Implementing zone-based firewall using the CCP comes with alot of benefit such as the comfort of simplicity as compared to command line interface.

 

To begin, go to the Configure tab with the big gear icon on it. Expand the Security folder and click on Firewall and ACL. We should now be able see the Basic and Advanced firewall options. Select the Advanced Firewall and click Launch the selected task.

 

The Firewall Wizard should appear and you can read through the description and features of the advanced firewall. Click Next after reading.

Select the correct zones for the interface and click Next. If you want to access the CCP from outside the network, tick Allow secure Cisco CP access from outside interfaces.

 

Click Next after verifying the settings. If you did not tick Allow secure Cisco CP access from outside interfaces, you’ll be warned that access from outside will be denied after the firewall wizard’s completion. Click OK.

On this page, we’ll be able to add the services that we’re hosting in the DMZ zone that we want people from outside the network to connect to. In our case, we have a web server.

Click on Add and enter the ip address or the range of the web server. Select TCP/UDP and enter the service that we have. For web server, we’re going to add http and https.

 

 

Click Next after verifying the settings.

On the next page, we can select the level of security that we want to implement on the firewall.

For High Security

• The router identifies inbound and outbound Instant Messaging and Peer-to-Peer traffic and drops it.
• The router checks inbound and outbound HTTP traffic and e-mail traffic for protocol compliance, and drops noncompliant traffic.
• Returns traffic for other TCP and UDP applications if the session was initiated inside the firewall.
• Choose this option if you want to prevent use of these applications on the network.

For Medium Security

• The router identifies inbound and outbound Instant Messaging and Peer-to-Peer traffic, and checks inbound and outbound HTTP traffic and e-mail traffic for protocol compliance.
• Returns TCP and UDP traffic on sessions initiated inside the firewall.
• Choose this option if you want to track use of these applications on the network.

For Low Security

• The router does not identify application-specific traffic. Returns TCP and UDP traffic on sessions initiated inside the firewall.
• Choose this option if you do not need to track use of these applications on the network.
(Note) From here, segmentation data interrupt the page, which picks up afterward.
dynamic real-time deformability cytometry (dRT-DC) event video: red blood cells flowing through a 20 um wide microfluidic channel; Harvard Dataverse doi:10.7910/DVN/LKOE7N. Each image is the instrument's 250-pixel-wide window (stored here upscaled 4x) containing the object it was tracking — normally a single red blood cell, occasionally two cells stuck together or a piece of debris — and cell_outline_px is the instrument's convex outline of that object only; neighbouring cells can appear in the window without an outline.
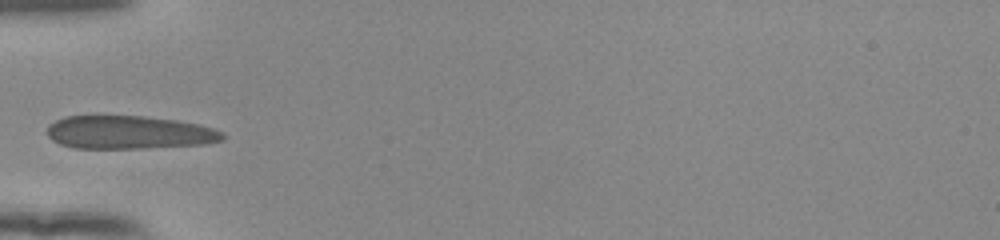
{"species": "human", "species_latin": "Homo sapiens", "temperature_condition": "room temperature", "stored_images_in_passage": 35, "camera_frame_rate_fps": 3000, "um_per_image_px": 0.085, "donor": {"sex": "female"}, "frame": {"image": 1, "passage_image": 1, "time_ms": 0.0, "image_size_px": [1000, 240], "cell_outline_px": [[224, 140], [204, 144], [140, 148], [72, 148], [60, 144], [52, 140], [48, 136], [48, 124], [64, 116], [144, 116], [176, 120], [200, 124], [224, 132]], "centroid_in_image_um": [10.97, 11.25], "position_along_channel_um": 74.0, "area_um2": 34.04}}
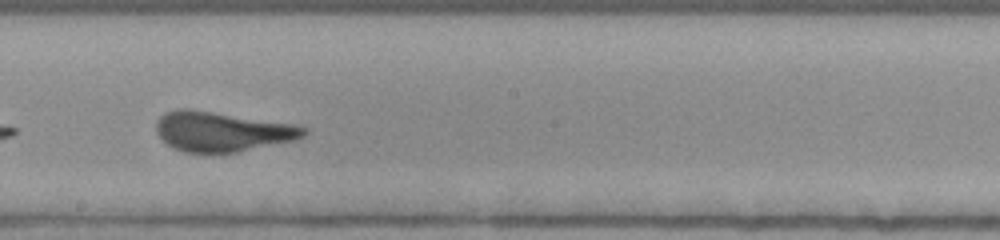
{"frame": {"image": 2, "passage_image": 13, "time_ms": 4.0, "image_size_px": [1000, 240], "cell_outline_px": [[308, 132], [304, 136], [292, 140], [236, 152], [184, 152], [172, 148], [156, 132], [156, 120], [164, 112], [176, 108], [188, 108], [292, 124], [308, 128]], "centroid_in_image_um": [18.81, 11.16], "position_along_channel_um": 229.4, "area_um2": 33.87}}
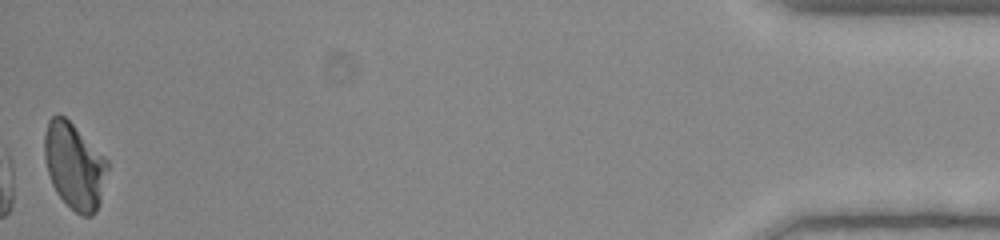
{"frame": {"image": 3, "passage_image": 35, "time_ms": 11.333, "image_size_px": [1000, 240], "cell_outline_px": [[108, 168], [100, 204], [96, 212], [92, 216], [80, 216], [56, 192], [52, 184], [48, 172], [44, 156], [44, 132], [48, 120], [52, 116], [64, 116], [108, 160]], "centroid_in_image_um": [6.32, 14.13], "position_along_channel_um": 428.9, "area_um2": 31.39}, "authors_computed_cell_mechanics": {"area_um2": 33.7552, "velocity_mm_per_s": 3.887, "shape_relaxation_time_tau1_ms": 5.3398, "shape_relaxation_time_tau2_ms": null, "deformation_change_tau1": 0.1656, "deformation_change_tau2": null}}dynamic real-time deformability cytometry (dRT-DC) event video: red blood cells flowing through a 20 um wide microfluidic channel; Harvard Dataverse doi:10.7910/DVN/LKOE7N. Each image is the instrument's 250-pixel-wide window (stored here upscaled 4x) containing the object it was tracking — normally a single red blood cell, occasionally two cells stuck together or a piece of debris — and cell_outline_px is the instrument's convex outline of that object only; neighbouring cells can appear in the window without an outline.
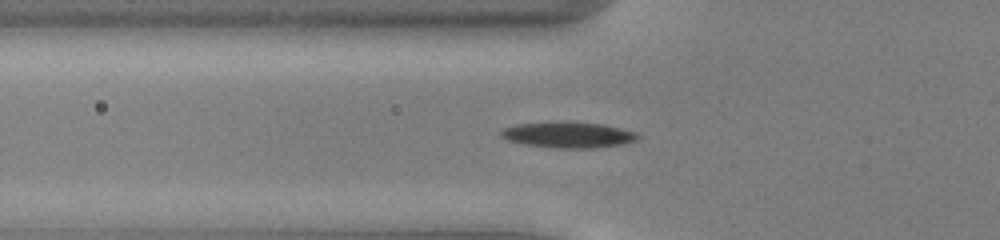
{"species": "common noctule bat (a hibernating species)", "species_latin": "Nyctalus noctula", "temperature_condition": "cold", "stored_images_in_passage": 39, "camera_frame_rate_fps": 3000, "um_per_image_px": 0.085, "animal": {"sex": "male", "body_mass_g": 13.0, "forearm_length_mm": 53.1}, "frame": {"image": 1, "passage_image": 5, "time_ms": 1.333, "image_size_px": [1000, 240], "cell_outline_px": [[640, 140], [624, 144], [596, 148], [556, 148], [524, 144], [508, 140], [500, 136], [500, 132], [504, 128], [516, 124], [604, 124], [636, 132], [640, 136]], "centroid_in_image_um": [48.38, 11.51], "position_along_channel_um": 77.4, "area_um2": 19.88}}
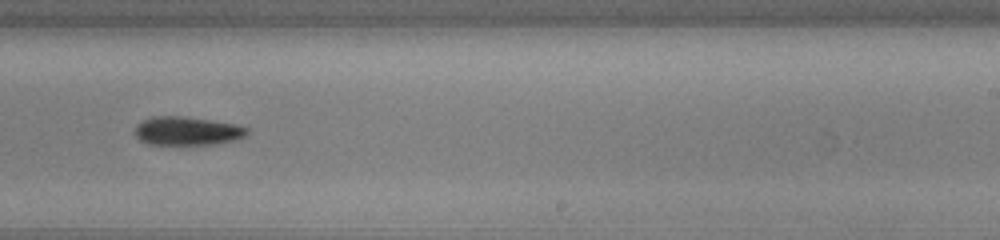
{"frame": {"image": 2, "passage_image": 20, "time_ms": 6.333, "image_size_px": [1000, 240], "cell_outline_px": [[248, 136], [240, 140], [216, 144], [148, 144], [140, 140], [132, 132], [136, 124], [152, 116], [180, 116], [236, 124], [248, 128]], "centroid_in_image_um": [15.92, 11.14], "position_along_channel_um": 273.1, "area_um2": 18.9}}
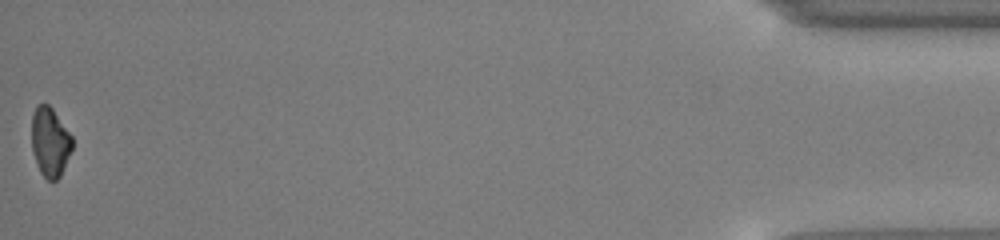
{"frame": {"image": 3, "passage_image": 39, "time_ms": 12.667, "image_size_px": [1000, 240], "cell_outline_px": [[72, 148], [60, 176], [56, 180], [48, 180], [40, 172], [36, 164], [32, 152], [32, 116], [36, 104], [48, 104], [52, 108], [72, 136]], "centroid_in_image_um": [4.24, 12.06], "position_along_channel_um": 431.0, "area_um2": 16.3}, "authors_computed_cell_mechanics": {"area_um2": 19.1318, "velocity_mm_per_s": 3.9206, "shape_relaxation_time_tau1_ms": 2.9307, "shape_relaxation_time_tau2_ms": null, "deformation_change_tau1": 0.1127, "deformation_change_tau2": null}}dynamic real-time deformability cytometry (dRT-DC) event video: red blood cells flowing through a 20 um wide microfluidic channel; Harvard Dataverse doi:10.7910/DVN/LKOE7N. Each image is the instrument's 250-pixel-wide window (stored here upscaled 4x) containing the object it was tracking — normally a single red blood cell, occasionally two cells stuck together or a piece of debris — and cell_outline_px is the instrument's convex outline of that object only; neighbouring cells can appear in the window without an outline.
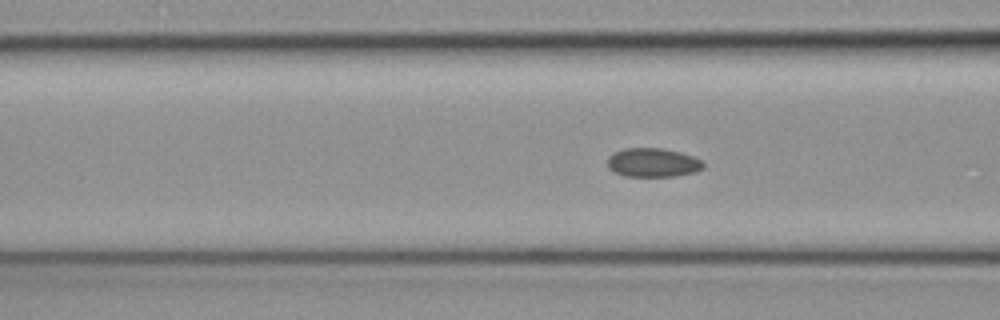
{"species": "common noctule bat (a hibernating species)", "species_latin": "Nyctalus noctula", "temperature_condition": "cold", "stored_images_in_passage": 5, "camera_frame_rate_fps": 3000, "um_per_image_px": 0.085, "animal": {"sex": "female", "body_mass_g": 19.3, "forearm_length_mm": 54.1}, "frame": {"image": 1, "passage_image": 5, "time_ms": 1.333, "image_size_px": [1000, 320], "cell_outline_px": [[704, 168], [696, 172], [676, 176], [624, 176], [612, 172], [608, 168], [608, 156], [624, 148], [664, 148], [680, 152], [692, 156], [700, 160], [704, 164]], "centroid_in_image_um": [55.48, 13.82], "position_along_channel_um": 111.1, "area_um2": 16.24}}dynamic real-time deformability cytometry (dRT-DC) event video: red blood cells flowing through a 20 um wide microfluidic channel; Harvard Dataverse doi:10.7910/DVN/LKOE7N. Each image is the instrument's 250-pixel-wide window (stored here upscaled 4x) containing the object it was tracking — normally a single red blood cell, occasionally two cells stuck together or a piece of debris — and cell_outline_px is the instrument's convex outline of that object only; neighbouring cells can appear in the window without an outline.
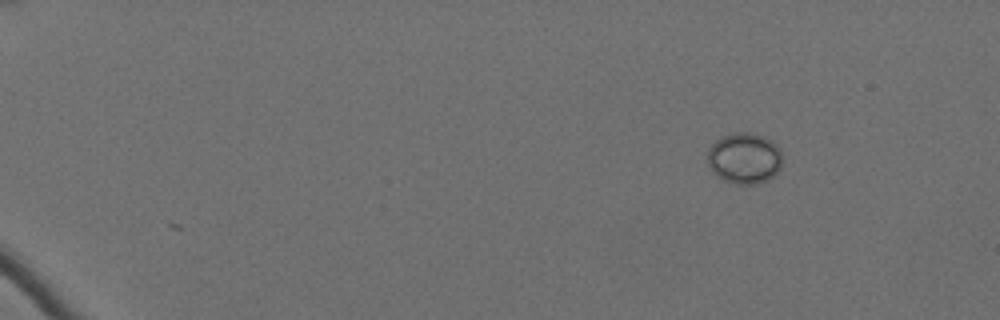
{"species": "Egyptian fruit bat (a non-hibernating species)", "species_latin": "Rousettus aegyptiacus", "temperature_condition": "cold", "stored_images_in_passage": 54, "camera_frame_rate_fps": 3000, "um_per_image_px": 0.085, "animal": {"sex": "female"}, "frame": {"image": 1, "passage_image": 1, "time_ms": 0.0, "image_size_px": [1000, 320], "cell_outline_px": [[780, 168], [768, 180], [756, 184], [740, 184], [724, 180], [716, 176], [712, 172], [708, 164], [708, 148], [720, 136], [732, 132], [748, 132], [764, 136], [772, 140], [780, 148]], "centroid_in_image_um": [63.25, 13.43], "position_along_channel_um": 21.8, "area_um2": 22.37}}
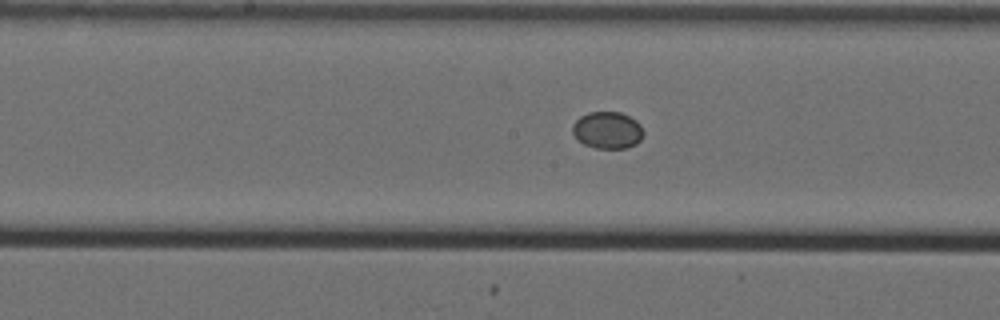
{"frame": {"image": 2, "passage_image": 28, "time_ms": 9.0, "image_size_px": [1000, 320], "cell_outline_px": [[644, 132], [640, 140], [636, 144], [628, 148], [596, 148], [584, 144], [572, 132], [572, 124], [580, 116], [588, 112], [620, 112], [636, 120], [640, 124]], "centroid_in_image_um": [51.64, 11.06], "position_along_channel_um": 196.6, "area_um2": 15.26}}
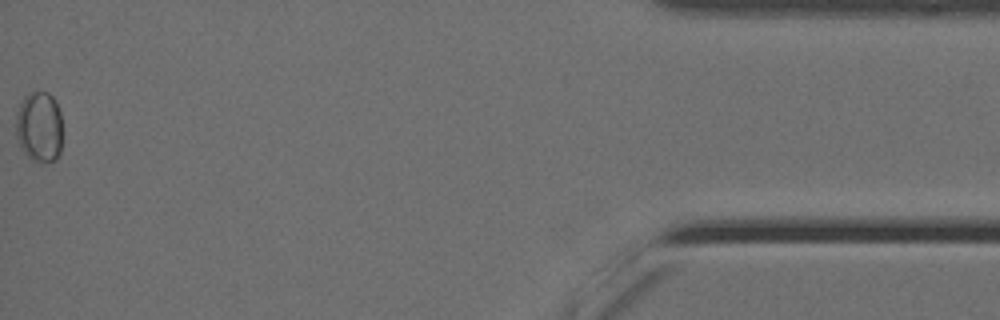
{"frame": {"image": 3, "passage_image": 54, "time_ms": 17.667, "image_size_px": [1000, 320], "cell_outline_px": [[60, 156], [56, 160], [40, 164], [32, 160], [20, 148], [16, 136], [16, 112], [24, 96], [32, 92], [48, 92], [56, 100], [60, 112]], "centroid_in_image_um": [3.32, 10.81], "position_along_channel_um": 431.9, "area_um2": 19.42}}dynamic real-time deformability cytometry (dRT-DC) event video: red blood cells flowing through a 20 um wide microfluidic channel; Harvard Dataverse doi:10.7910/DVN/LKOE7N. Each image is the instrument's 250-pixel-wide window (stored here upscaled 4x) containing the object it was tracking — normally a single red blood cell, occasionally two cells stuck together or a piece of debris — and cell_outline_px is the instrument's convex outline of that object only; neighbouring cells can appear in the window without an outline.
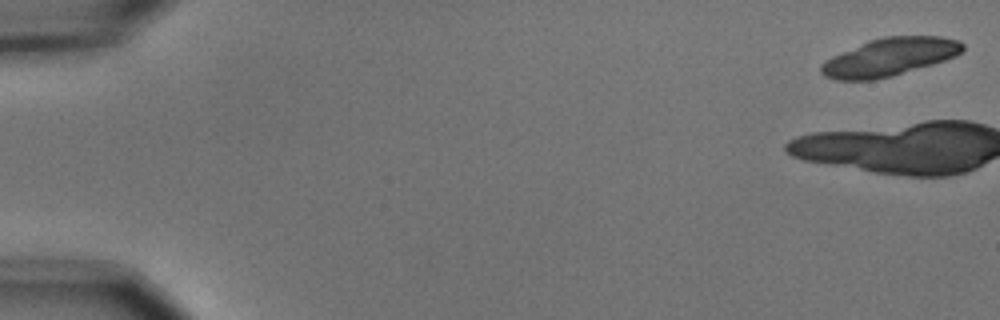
{"species": "common noctule bat (a hibernating species)", "species_latin": "Nyctalus noctula", "temperature_condition": "cold", "stored_images_in_passage": 6, "camera_frame_rate_fps": 3000, "um_per_image_px": 0.085, "animal": {"sex": "male", "body_mass_g": 15.6}, "frame": {"image": 1, "passage_image": 1, "time_ms": 0.0, "image_size_px": [1000, 320], "cell_outline_px": [[964, 48], [956, 56], [932, 64], [892, 76], [876, 80], [836, 80], [824, 76], [820, 72], [820, 64], [824, 60], [832, 56], [868, 40], [884, 36], [940, 36], [960, 40], [964, 44]], "centroid_in_image_um": [75.59, 4.85], "position_along_channel_um": 9.4, "area_um2": 31.39}}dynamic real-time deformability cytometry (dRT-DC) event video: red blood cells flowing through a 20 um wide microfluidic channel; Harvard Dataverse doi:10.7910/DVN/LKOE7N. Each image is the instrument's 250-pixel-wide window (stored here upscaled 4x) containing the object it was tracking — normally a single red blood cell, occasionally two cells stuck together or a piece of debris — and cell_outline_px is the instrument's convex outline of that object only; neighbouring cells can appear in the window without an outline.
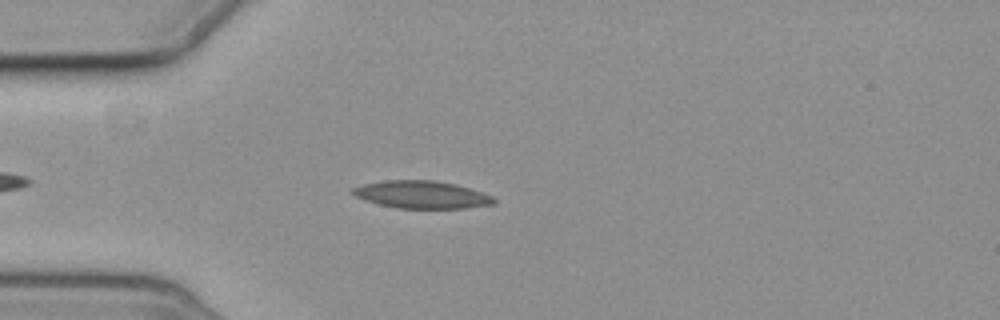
{"species": "common noctule bat (a hibernating species)", "species_latin": "Nyctalus noctula", "temperature_condition": "cold", "stored_images_in_passage": 3, "camera_frame_rate_fps": 3000, "um_per_image_px": 0.085, "animal": {"sex": "female", "body_mass_g": 19.3, "forearm_length_mm": 54.1}, "frame": {"image": 1, "passage_image": 2, "time_ms": 1.333, "image_size_px": [1000, 320], "cell_outline_px": [[496, 204], [468, 208], [396, 208], [364, 200], [356, 196], [352, 192], [352, 188], [364, 184], [384, 180], [436, 180], [456, 184], [492, 196], [496, 200]], "centroid_in_image_um": [35.86, 16.54], "position_along_channel_um": 49.1, "area_um2": 22.6}}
Select the level of security according to your needs. For my case, I’m going to go with the medium level as I would like to monitor some of the application usage of the users inside the network.

Click on Preview Commands and verify the configurations that will be sent to the router.

Click Next.

Enter the IP address of the DNS Server and click Next.

Verify the summary and click Finish.

Tick Save running config. to device’s startup config to save the configuration to theNVRAM. Deliver.